■ Задание 1 ■
Объясните в одном–трех предложениях, почему, судя по фрагменту интервью, отвечающий еще на съемках был уверен, что фильмы вроде «Сентябрь» и «Интерьеры» не соберут публику.
■ Задание 2 ■
Переведите на английский язык предложение из фрагмента интервью: «Я всегда думаю, что мой следующий фильм будет замечательным с художественной точки зрения».

■ Фрагмент текста ■
Насколько оптимистично вы сами оцениваете судьбу фильма, который находится в производстве? Скажем, когда сценарий закончен и начались съемки?
В коммерческом смысле — нисколько. Я оптимист, когда речь идет о художественных качествах фильма. Я всегда думаю, что мой следующий фильм будет замечательным с художественной точки зрения. Но если дело идет о коммерческом успехе фильма, я всегда настроен пессимистически. Когда я снимал «Сентябрь», «Другую женщину», «Интерьеры», «Воспоминания о звездной пыли», я уже на съемках понимал, что никто не пойдет их смотреть. Даже если с художественной точки зрения я был доволен своей работой и понимал, что фильм получился, я знал, что публику он не соберет. Это чувствуется. И напротив: когда я делаю такую картину, как «Энни Холл» или «Спящий», я знаю, что, если фильм получится, люди будут его смотреть.
Но ведь это никогда не мешало вам снимать то, что вам хотелось?

[Строки набора данных]

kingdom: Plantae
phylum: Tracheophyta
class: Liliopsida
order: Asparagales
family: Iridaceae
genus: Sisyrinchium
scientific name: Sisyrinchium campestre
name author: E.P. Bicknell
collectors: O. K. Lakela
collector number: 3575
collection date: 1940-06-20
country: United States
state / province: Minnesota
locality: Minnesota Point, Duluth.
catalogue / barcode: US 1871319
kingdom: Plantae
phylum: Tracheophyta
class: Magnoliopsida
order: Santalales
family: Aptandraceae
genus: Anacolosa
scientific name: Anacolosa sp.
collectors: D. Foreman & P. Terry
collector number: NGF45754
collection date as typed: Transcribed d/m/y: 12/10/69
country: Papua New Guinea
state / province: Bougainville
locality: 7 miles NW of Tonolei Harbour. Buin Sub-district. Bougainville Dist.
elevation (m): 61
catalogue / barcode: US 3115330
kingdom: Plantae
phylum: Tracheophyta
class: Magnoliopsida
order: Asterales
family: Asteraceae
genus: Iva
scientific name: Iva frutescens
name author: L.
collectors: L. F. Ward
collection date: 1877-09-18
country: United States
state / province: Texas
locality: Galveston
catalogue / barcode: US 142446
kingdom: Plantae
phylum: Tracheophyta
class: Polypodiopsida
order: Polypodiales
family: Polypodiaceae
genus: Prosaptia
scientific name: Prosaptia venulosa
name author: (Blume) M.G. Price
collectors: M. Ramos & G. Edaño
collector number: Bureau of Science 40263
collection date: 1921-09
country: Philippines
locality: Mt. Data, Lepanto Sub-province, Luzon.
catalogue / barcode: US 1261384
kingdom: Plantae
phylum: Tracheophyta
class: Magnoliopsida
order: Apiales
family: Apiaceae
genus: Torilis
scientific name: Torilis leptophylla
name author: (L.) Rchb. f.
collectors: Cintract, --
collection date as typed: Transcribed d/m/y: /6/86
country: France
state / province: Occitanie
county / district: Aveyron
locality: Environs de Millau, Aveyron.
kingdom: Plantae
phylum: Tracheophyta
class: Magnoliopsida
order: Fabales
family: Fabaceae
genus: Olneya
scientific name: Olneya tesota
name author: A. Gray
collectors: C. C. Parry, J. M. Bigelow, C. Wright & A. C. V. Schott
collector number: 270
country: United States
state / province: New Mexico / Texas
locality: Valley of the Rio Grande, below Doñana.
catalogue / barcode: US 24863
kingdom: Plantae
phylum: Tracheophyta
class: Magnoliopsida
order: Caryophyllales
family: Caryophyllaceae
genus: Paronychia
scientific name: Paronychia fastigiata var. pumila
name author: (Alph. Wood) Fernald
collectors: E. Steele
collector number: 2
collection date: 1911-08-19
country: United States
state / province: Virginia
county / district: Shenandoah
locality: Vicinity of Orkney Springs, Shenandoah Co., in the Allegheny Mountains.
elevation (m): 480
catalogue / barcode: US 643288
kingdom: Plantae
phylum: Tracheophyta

■ Верный ответ 1 ■
Он говорит, что это чувствуется: уже во время съемок он понимал, что никто не пойдет их смотреть. Даже довольный художественным результатом, он знал, что публику такой фильм не соберет, потому что в отношении коммерческого успеха он всегда настроен пессимистически.

■ Верный ответ 2 ■
I always think that my next film will be wonderful from an artistic point of view.